Visagem na madrugada

No início da década de 80, o bairro de Ponte dos Carvalhos, principalmente no trecho onde morávamos, era bastante ermo e, ao sair tarde da noite, raramente se via uma viva alma nas ruas. Porém, em uma certa noite, quando minha tia Ana voltava para casa após ter saído em busca de um remédio para minha mãe, ela percebeu que não caminhava sozinha pelas ruas. Ao virar a esquina da avenida principal com a rua da antiga “sinuca”, um bar muito conhecido naquela região do velho Engelho Ilha, ela instintivamente olhou para trás e percebeu que havia uma mulher com um longo e esvoaçante vestido vermelho e que andava a passos largos em sua direção, praticamente cambaleaando ou balançando no ar. Nesse instante, minha tia se arrepiou da cabeça aos pés e percebeu que aquilo não se tratava de uma pessoa em carne e osso, mas sim de uma assombração que, sabe-se lá o porquê, cismou de correr atrás dela, justamente quando ela dobrava a esquina daquela encruzilhada. Sem raciocinar muito para entender o que era aquela assombração, e por que estaria atrás dela, tia Ana começou a fugir desesperada daquela mulher assombrada com um vestido vermelho e cabelos esvoaçantes. Quanto mais ela corria, mais perto a mulher chegava. Como naquela época todas as ruas do antigo Engenho Ilha eram de terra batida, e para ser sincera, até pouco tempo ainda eram, tia Ana se danou a pisar nas poças de lama e a perder os chinelos, chegando finalmente em casa esbaforida e aterrorizada. A assombração sumiu quando finalmente ela dobrou a esquina da rua onde morava. Ao chegar em casa, que ainda era iluminada por lampião, ela contou o ocorrido a minha mãe, que sempre diz que nunca viu minha tia tão descabelada e enlameada semelhante àquele dia. Parece mesmo que essa assombração costumava habitar aquele trecho do bairro, pois alguns moradores relatam que, até há alguns anos atrás, essa tal mulher de vermelho ainda aparecia nas ruas, sempre depois da meia noite, correndo atrás de pobres almas vivas desavisadas. 

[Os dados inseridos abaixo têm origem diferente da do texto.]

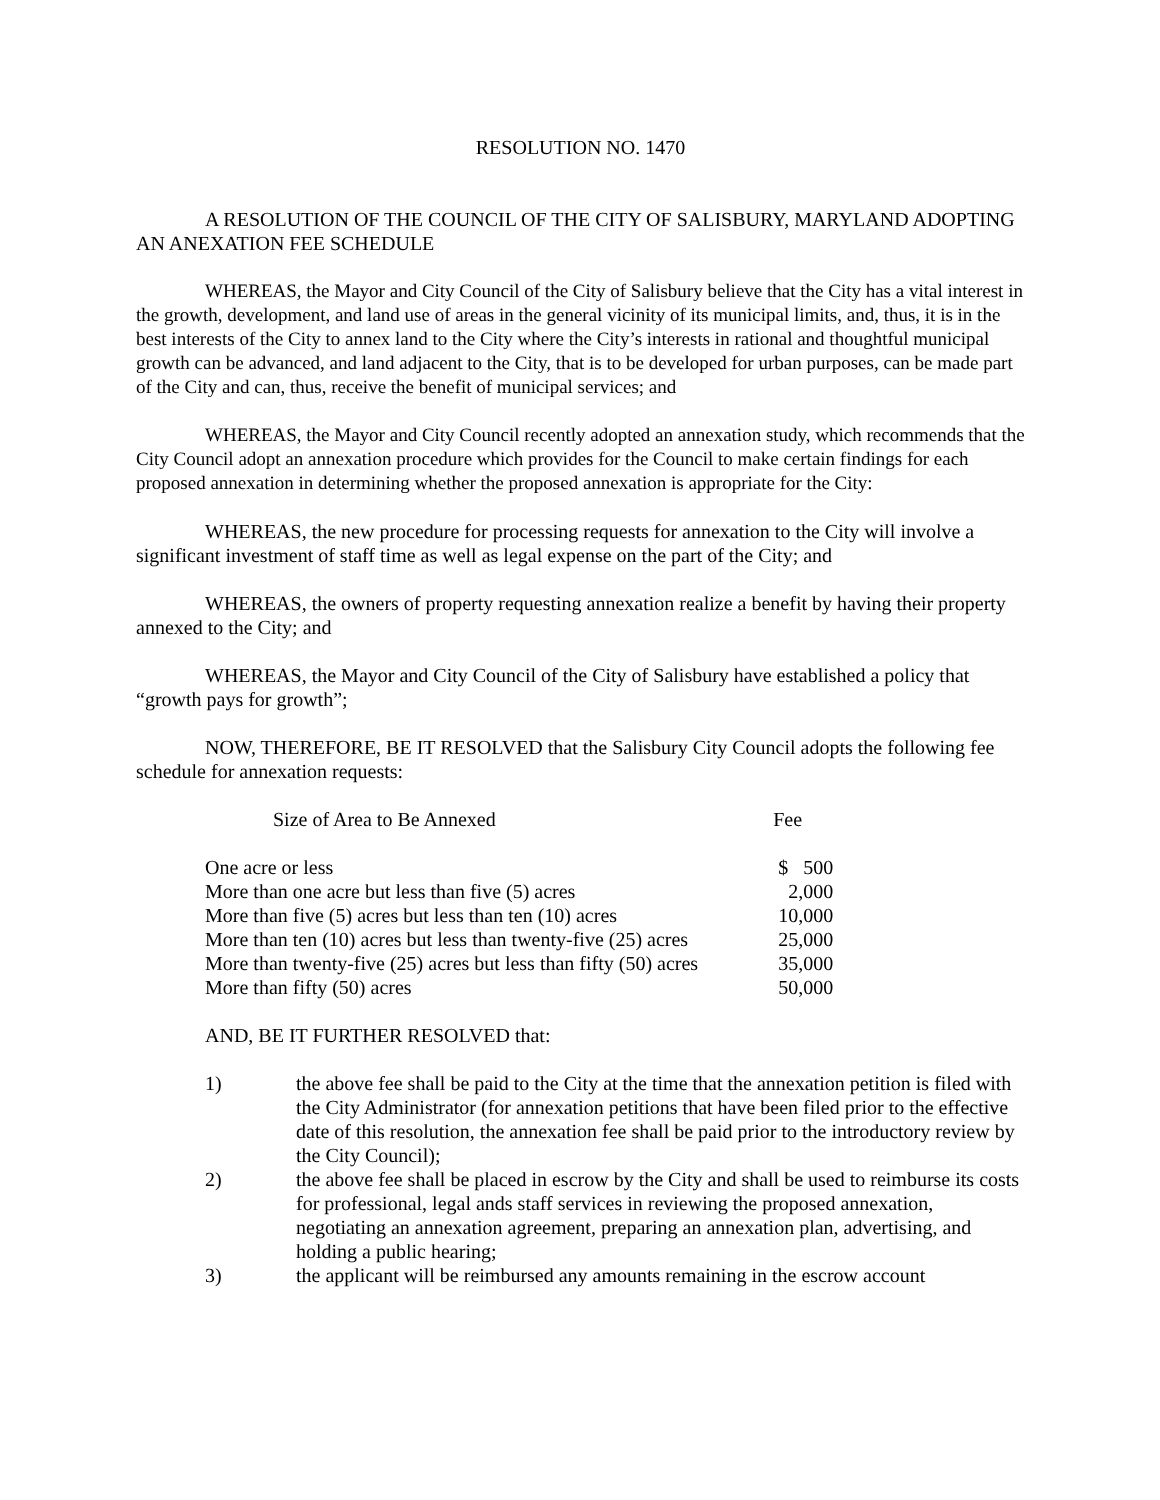RESOLUTION NO. 1470
A RESOLUTION OF THE COUNCIL OF THE CITY OF SALISBURY, MARYLAND ADOPTING AN ANEXATION FEE SCHEDULE
WHEREAS, the Mayor and City Council of the City of Salisbury believe that the City has a vital interest in the growth, development, and land use of areas in the general vicinity of its municipal limits, and, thus, it is in the best interests of the City to annex land to the City where the City’s interests in rational and thoughtful municipal growth can be advanced, and land adjacent to the City, that is to be developed for urban purposes, can be made part of the City and can, thus, receive the benefit of municipal services; and
WHEREAS, the Mayor and City Council recently adopted an annexation study, which recommends that the City Council adopt an annexation procedure which provides for the Council to make certain findings for each proposed annexation in determining whether the proposed annexation is appropriate for the City:
WHEREAS, the new procedure for processing requests for annexation to the City will involve a significant investment of staff time as well as legal expense on the part of the City; and
WHEREAS, the owners of property requesting annexation realize a benefit by having their property annexed to the City; and
WHEREAS, the Mayor and City Council of the City of Salisbury have established a policy that “growth pays for growth”;
NOW, THEREFORE, BE IT RESOLVED that the Salisbury City Council adopts the following fee schedule for annexation requests:
| Size of Area to Be Annexed | Fee |
| --- | --- |
| One acre or less | $ 500 |
| More than one acre but less than five (5) acres | 2,000 |
| More than five (5) acres but less than ten (10) acres | 10,000 |
| More than ten (10) acres but less than twenty-five (25) acres | 25,000 |
| More than twenty-five (25) acres but less than fifty (50) acres | 35,000 |
| More than fifty (50) acres | 50,000 |
AND, BE IT FURTHER RESOLVED that:
1) the above fee shall be paid to the City at the time that the annexation petition is filed with the City Administrator (for annexation petitions that have been filed prior to the effective date of this resolution, the annexation fee shall be paid prior to the introductory review by the City Council);
2) the above fee shall be placed in escrow by the City and shall be used to reimburse its costs for professional, legal ands staff services in reviewing the proposed annexation, negotiating an annexation agreement, preparing an annexation plan, advertising, and holding a public hearing;
3) the applicant will be reimbursed any amounts remaining in the escrow account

O Papa Figo de Dois Irmãos

Tia Ana conta que seus vizinhos, no Alto da Foice, relatavam um curioso caso sobre uma família abastada, que morava em um casarão no bairro de Dois Irmãos em Recife. Segundo os relatos, os donos da casa frequentemente contratavam uma ama de leite, cuja função seria amamentar um suposto bebê da família. Porém, ao chegar a casa, logo a ama percebia que sua tarefa se tratava de algo um tanto quanto mórbido, pois ela deveria amamentar não uma criança, mas um adulto enfermo, cuja enfermidade supostamente seria atenuada com uma dieta, digamos, bastante estranha. Uma das amas de leite contratada para o serviço, terminou por concordar em amamentar o homem, visto que seria muito bem remunerada. Mas, tamanha foi sua surpresa ao perceber que o homem sugava tão fortemente seus seios, exaurindo todo seu leite e chegando até mesmo a sugar seu próprio sangue. A mulher, apavorada, saiu correndo do casarão, pulando o muro e sem receber nada em troca pelo serviço. Nesse ponto, caro leitor, você deve estar se perguntando onde o Papa Figo entra nessa história bizarra. A questão é que o homem enfermo era portador de lepra ou hanseníase, o que naquela época levava a graves deformações por falta de tratamento, incluindo as orelhas caídas e aparentemente crescidas, diagnóstico certeiro, para a maioria das pessoas, de que o indivíduo tratava-se mesmo de um Papa Figo – um comedor de fígado humano, especialmente de meninos, muito conhecido em Recife e arredores. Unindo a aparência do moribundo ao hábito grotesco de alimentar-se de leite materno, esse boato terminou correndo pelos bairros mais humildes, onde provavelmente moravam outras possíveis amas de leite, que passaram pelo mesmo sinistro pesadelo.     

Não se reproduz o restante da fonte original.